Nicht gehört werden könne der Beklagte mit dem Argument, § 18 Abs. 1 GmbHG müsse im Lichte der kommunalverfassungsrechtlichen Vorschriften ausgelegt werden; denn die gesellschaftsrechtlichen Vorschriften gingen den landesrechtlichen Bestimmungen der kommunalen Wirtschaftsbetätigung vor. Diesen Vorrang sehe auch das Kommunalselbstverwaltungsgesetz (KVG LSA) selbst, wenn es in § 131 Abs. 1 Satz 5 regele, dass die Kommune ihren Vertretern Weisungen nur erteilen könne, wenn gesellschaftsrechtliche Regelungen dem nicht entgegenstünden; damit stünden sämtliche Regelungen des Kommunalselbstverwaltungsgesetzes zur wirtschaftlichen Betätigung von Gemeinden unter dem Vorbehalt, das nicht durch das Gesellschaftsrecht etwas anderes bestimmt sei.
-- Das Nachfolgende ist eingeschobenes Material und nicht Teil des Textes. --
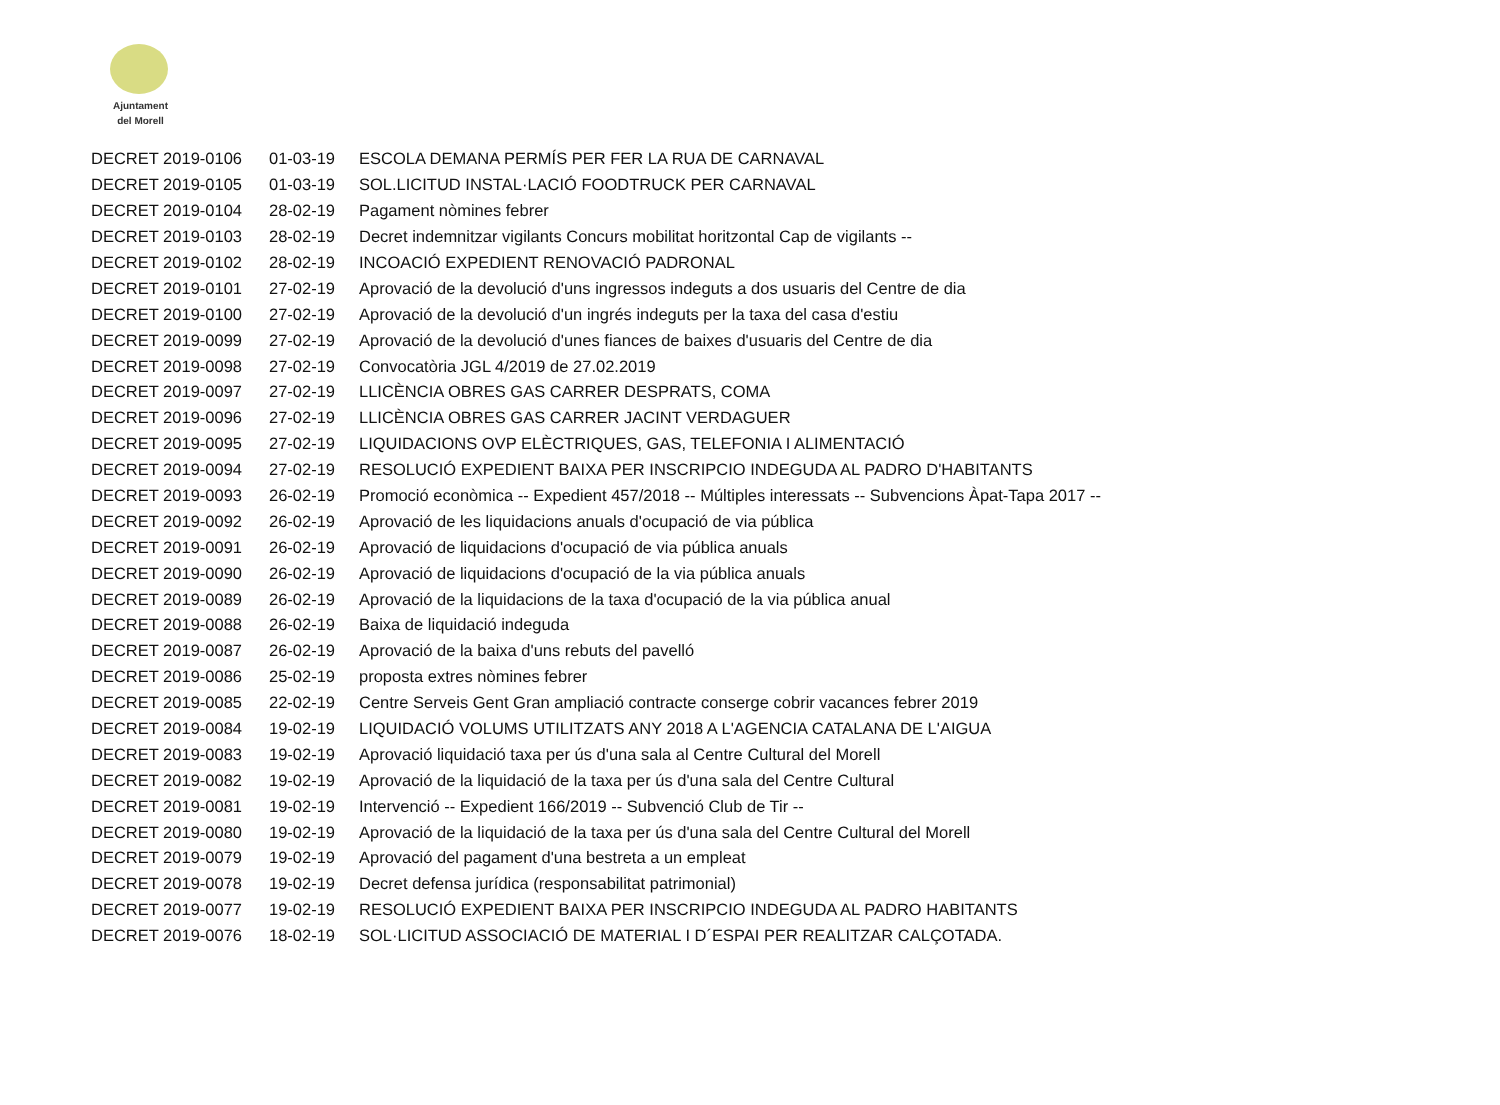Ajuntament
del Morell
| DECRET 2019-0106 | 01-03-19 | ESCOLA DEMANA PERMÍS PER FER LA RUA DE CARNAVAL |
| DECRET 2019-0105 | 01-03-19 | SOL.LICITUD INSTAL·LACIÓ FOODTRUCK PER CARNAVAL |
| DECRET 2019-0104 | 28-02-19 | Pagament nòmines febrer |
| DECRET 2019-0103 | 28-02-19 | Decret indemnitzar vigilants Concurs mobilitat horitzontal Cap de vigilants -- |
| DECRET 2019-0102 | 28-02-19 | INCOACIÓ EXPEDIENT RENOVACIÓ PADRONAL |
| DECRET 2019-0101 | 27-02-19 | Aprovació de la devolució d'uns ingressos indeguts a dos usuaris del Centre de dia |
| DECRET 2019-0100 | 27-02-19 | Aprovació de la devolució d'un ingrés indeguts per la taxa del casa d'estiu |
| DECRET 2019-0099 | 27-02-19 | Aprovació de la devolució d'unes fiances de baixes d'usuaris del Centre de dia |
| DECRET 2019-0098 | 27-02-19 | Convocatòria JGL 4/2019 de 27.02.2019 |
| DECRET 2019-0097 | 27-02-19 | LLICÈNCIA OBRES GAS CARRER DESPRATS, COMA |
| DECRET 2019-0096 | 27-02-19 | LLICÈNCIA OBRES GAS CARRER JACINT VERDAGUER |
| DECRET 2019-0095 | 27-02-19 | LIQUIDACIONS OVP ELÈCTRIQUES, GAS, TELEFONIA I ALIMENTACIÓ |
| DECRET 2019-0094 | 27-02-19 | RESOLUCIÓ EXPEDIENT BAIXA PER INSCRIPCIO INDEGUDA AL PADRO D'HABITANTS |
| DECRET 2019-0093 | 26-02-19 | Promoció econòmica -- Expedient 457/2018 -- Múltiples interessats -- Subvencions Àpat-Tapa 2017 -- |
| DECRET 2019-0092 | 26-02-19 | Aprovació de les liquidacions anuals d'ocupació de via pública |
| DECRET 2019-0091 | 26-02-19 | Aprovació de liquidacions d'ocupació de via pública anuals |
| DECRET 2019-0090 | 26-02-19 | Aprovació de liquidacions d'ocupació de la via pública anuals |
| DECRET 2019-0089 | 26-02-19 | Aprovació de la liquidacions de la taxa d'ocupació de la via pública anual |
| DECRET 2019-0088 | 26-02-19 | Baixa de liquidació indeguda |
| DECRET 2019-0087 | 26-02-19 | Aprovació de la baixa d'uns rebuts del pavelló |
| DECRET 2019-0086 | 25-02-19 | proposta extres nòmines febrer |
| DECRET 2019-0085 | 22-02-19 | Centre Serveis Gent Gran ampliació contracte conserge cobrir vacances febrer 2019 |
| DECRET 2019-0084 | 19-02-19 | LIQUIDACIÓ VOLUMS UTILITZATS ANY 2018 A L'AGENCIA CATALANA DE L'AIGUA |
| DECRET 2019-0083 | 19-02-19 | Aprovació liquidació taxa per ús d'una sala al Centre Cultural del Morell |
| DECRET 2019-0082 | 19-02-19 | Aprovació de la liquidació de la taxa per ús d'una sala del Centre Cultural |
| DECRET 2019-0081 | 19-02-19 | Intervenció -- Expedient 166/2019 -- Subvenció Club de Tir -- |
| DECRET 2019-0080 | 19-02-19 | Aprovació de la liquidació de la taxa per ús d'una sala del Centre Cultural del Morell |
| DECRET 2019-0079 | 19-02-19 | Aprovació del pagament d'una bestreta a un empleat |
| DECRET 2019-0078 | 19-02-19 | Decret defensa jurídica (responsabilitat patrimonial) |
| DECRET 2019-0077 | 19-02-19 | RESOLUCIÓ EXPEDIENT BAIXA PER INSCRIPCIO INDEGUDA AL PADRO HABITANTS |
| DECRET 2019-0076 | 18-02-19 | SOL·LICITUD ASSOCIACIÓ DE MATERIAL I D´ESPAI PER REALITZAR CALÇOTADA. |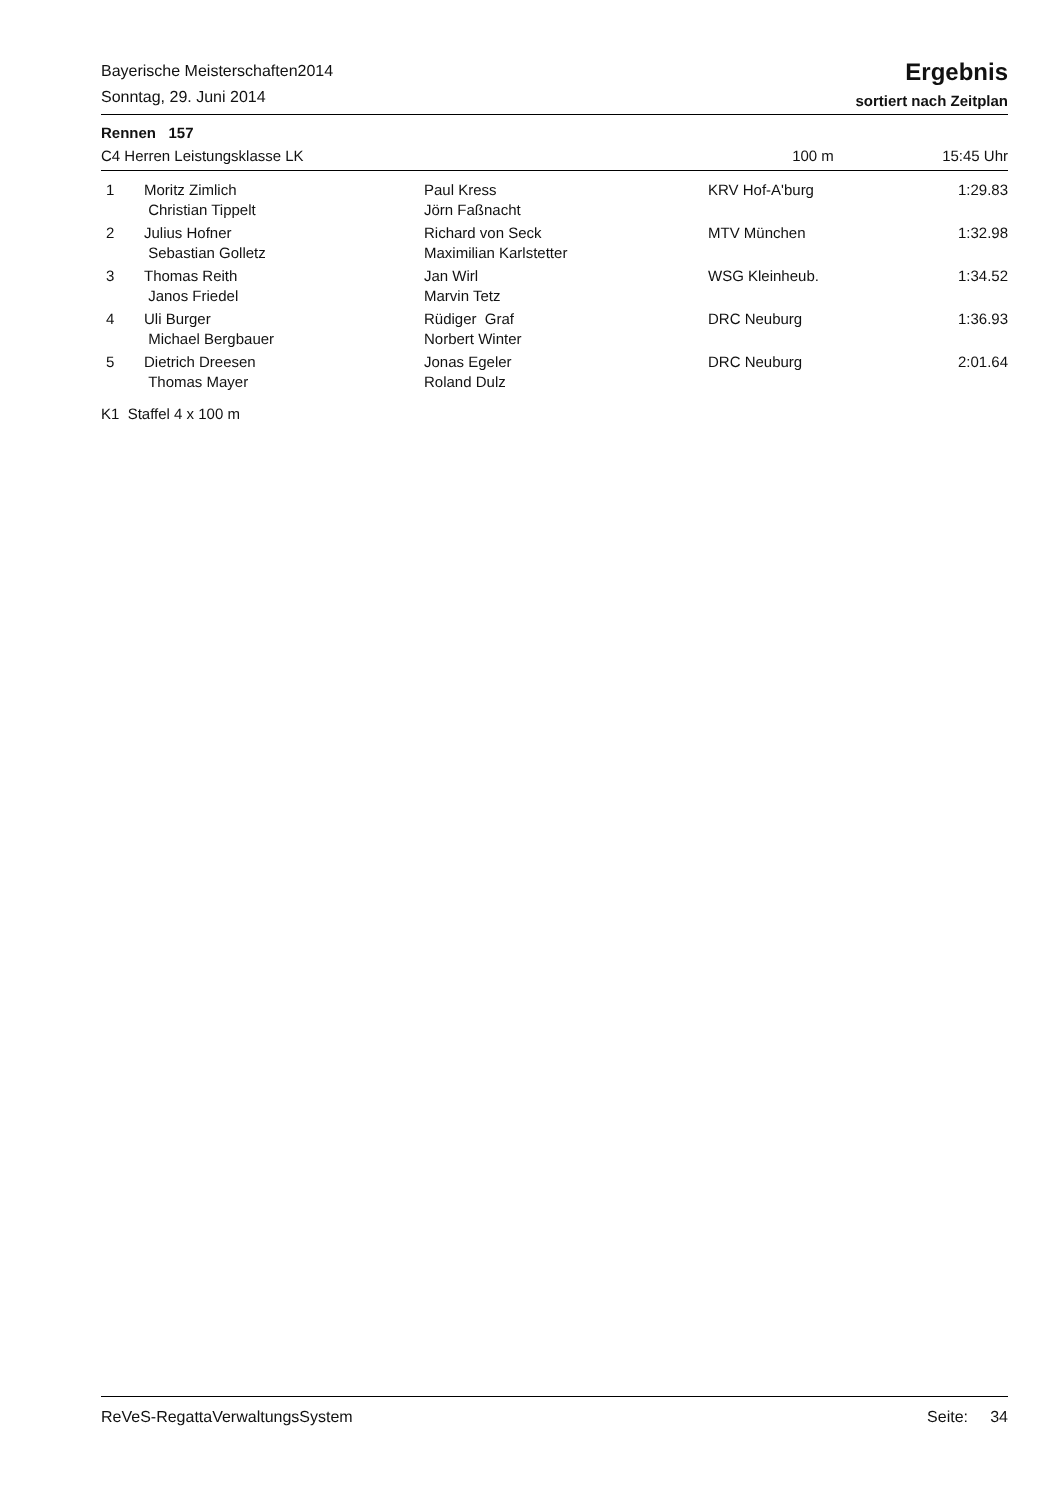Bayerische Meisterschaften2014
Sonntag, 29. Juni 2014
Ergebnis
sortiert nach Zeitplan
Rennen 157
C4 Herren Leistungsklasse LK 100 m 15:45 Uhr
| 1 | Moritz Zimlich | Paul Kress | KRV Hof-A'burg | 1:29.83 |
| | Christian Tippelt | Jörn Faßnacht | | |
| 2 | Julius Hofner | Richard von Seck | MTV München | 1:32.98 |
| | Sebastian Golletz | Maximilian Karlstetter | | |
| 3 | Thomas Reith | Jan Wirl | WSG Kleinheub. | 1:34.52 |
| | Janos Friedel | Marvin Tetz | | |
| 4 | Uli Burger | Rüdiger Graf | DRC Neuburg | 1:36.93 |
| | Michael Bergbauer | Norbert Winter | | |
| 5 | Dietrich Dreesen | Jonas Egeler | DRC Neuburg | 2:01.64 |
| | Thomas Mayer | Roland Dulz | | |
| K1 Staffel 4 x 100 m | | | | |
ReVeS-RegattaVerwaltungsSystem Seite: 34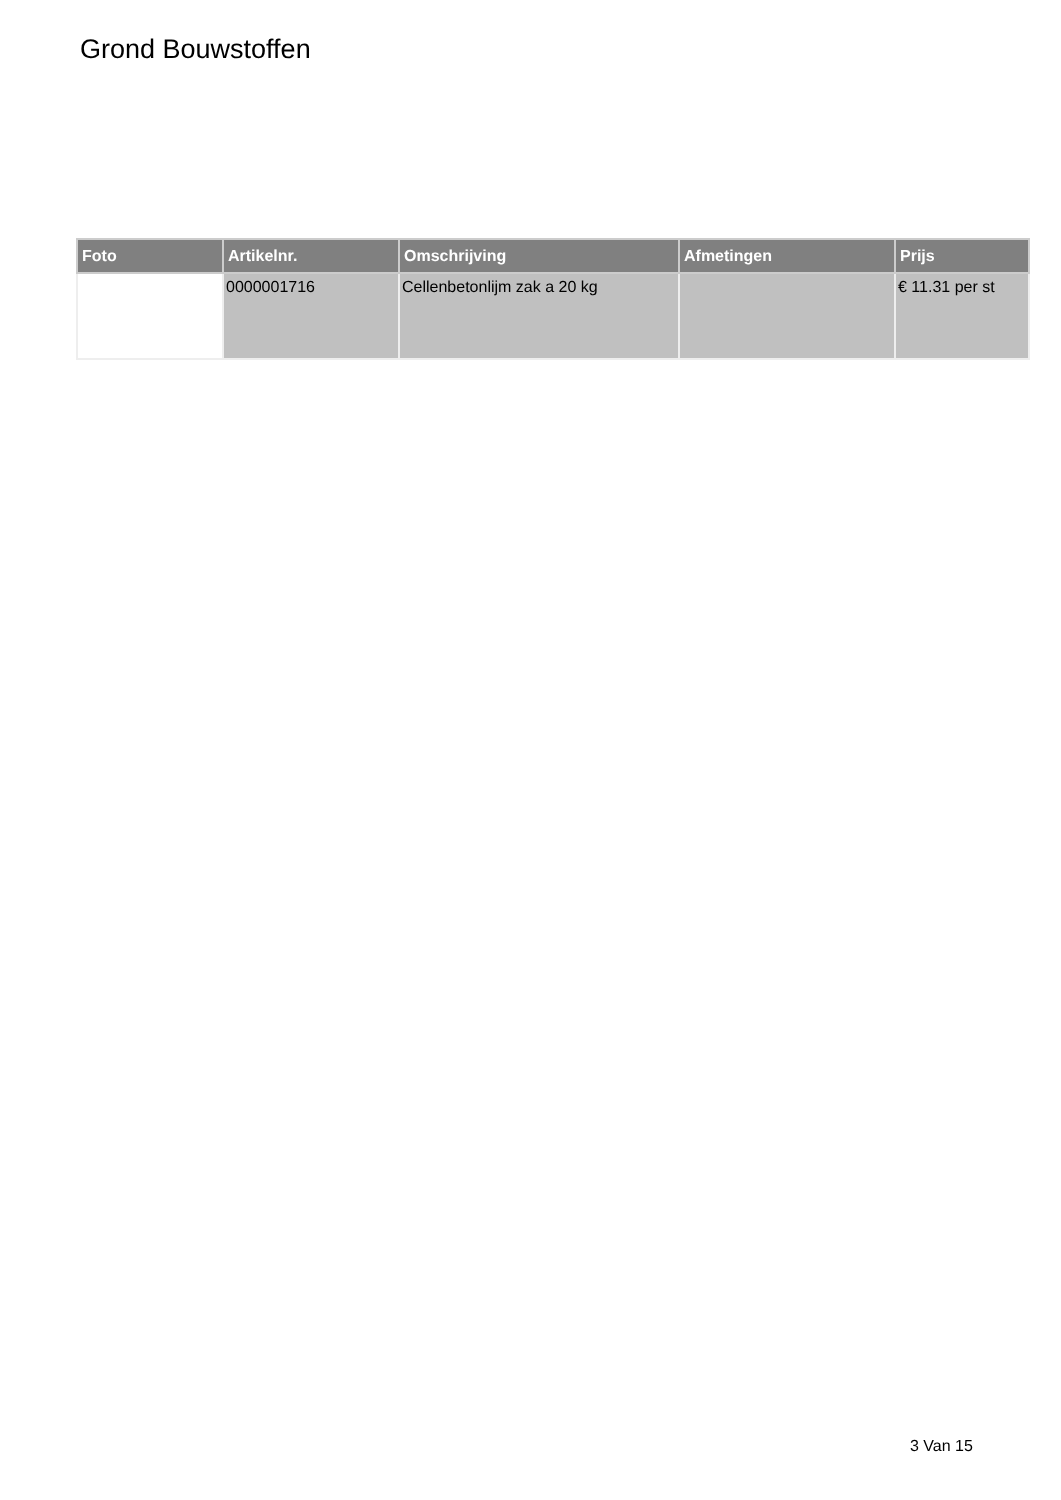Grond Bouwstoffen
| Foto | Artikelnr. | Omschrijving | Afmetingen | Prijs |
| --- | --- | --- | --- | --- |
| | 0000001716 | Cellenbetonlijm zak a 20 kg | | € 11.31 per st |
3 Van 15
Ein Verstoß gegen § 18 GmbHG liege auch nicht darin, dass die Beschlüsse der Gesellschaftervertreter zur Gesellschafterversammlung mit einfacher Mehrheit der abgegebenen Stimmen gefällt würden und bei Stimmgleichheit die Stimme des Landrats entscheide. Das GmbH-Recht regele in § 47 Abs. 1 GmbHG nur die Abstimmung der Gesellschafter in Belangen der Gesellschaft, und zwar durch Beschlussfassung nach Mehrheit der abgegebenen Stimmen. Ergänzt werde diese Regelung durch den § 48 Abs. 1 GmbHG, wonach die Beschlüsse der Gesellschafter in Versammlungen (Gesellschafterversammlung) gefasst würden. Soweit diese Vorschriften des GmbH-Gesetzes ein gesondertes Abstimmungsverfahren für die Gesellschaftervertreter nicht ausdrücklich vorsähen, folge aus dieser Nichtregelung nicht die Unzulässigkeit eines solchen Vorababstimmungsverfahrens unter den Gesellschaftervertretern; denn im GmbH-Recht seien nach „übereinkommender“ Rechtsauffassung alle Regelungen in den Gesellschaftsverträgen zulässig, die nicht gegen die zwingenden Vorgaben des GmbHG (vgl. § 25 GmbHG) verstießen. Außerdem dürfe bei einer kommunalen GmbH die Ein- bzw. Mitwirkung des Kreistags nicht ausgeschlossen werden.
Ein Verstoß gegen diese Vorgaben und Grundsätze durch die zu betrachtenden Regelungen in den Gesellschaftsverträgen sah das Verwaltungsgericht nicht, da die Regelungen den gesellschaftsrechtlichen Anforderungen entsprächen. Das Beschlussverfahren der Gesellschaftervertreter führe nicht zur Schaffung eines weiteren – unzulässigen – Organs der Gesellschaften; denn den Gesellschaftervertretern würden damit gegenüber der Gesellschaft und ihren Organen keine (Handlungs-)Kompetenzen eingeräumt, die im Widerspruch zum GmbH-Gesetz stünden. Die Bestimmungen dienten lediglich der Koordinierung der Vertreter des Alleingesellschafters; damit gebe ihnen der Alleingesellschafter in Form des Gesellschaftsvertrags vor, wie sie im Rahmen der Vertretung seiner Interessen zu einer Entscheidung für die Gesellschafterversammlung gelangen sollten. Dass dabei das Verfahren der Entscheidungsfindung detailliert vorgegeben sei, stehe der Zulässigkeit der Regelung nicht entgegen.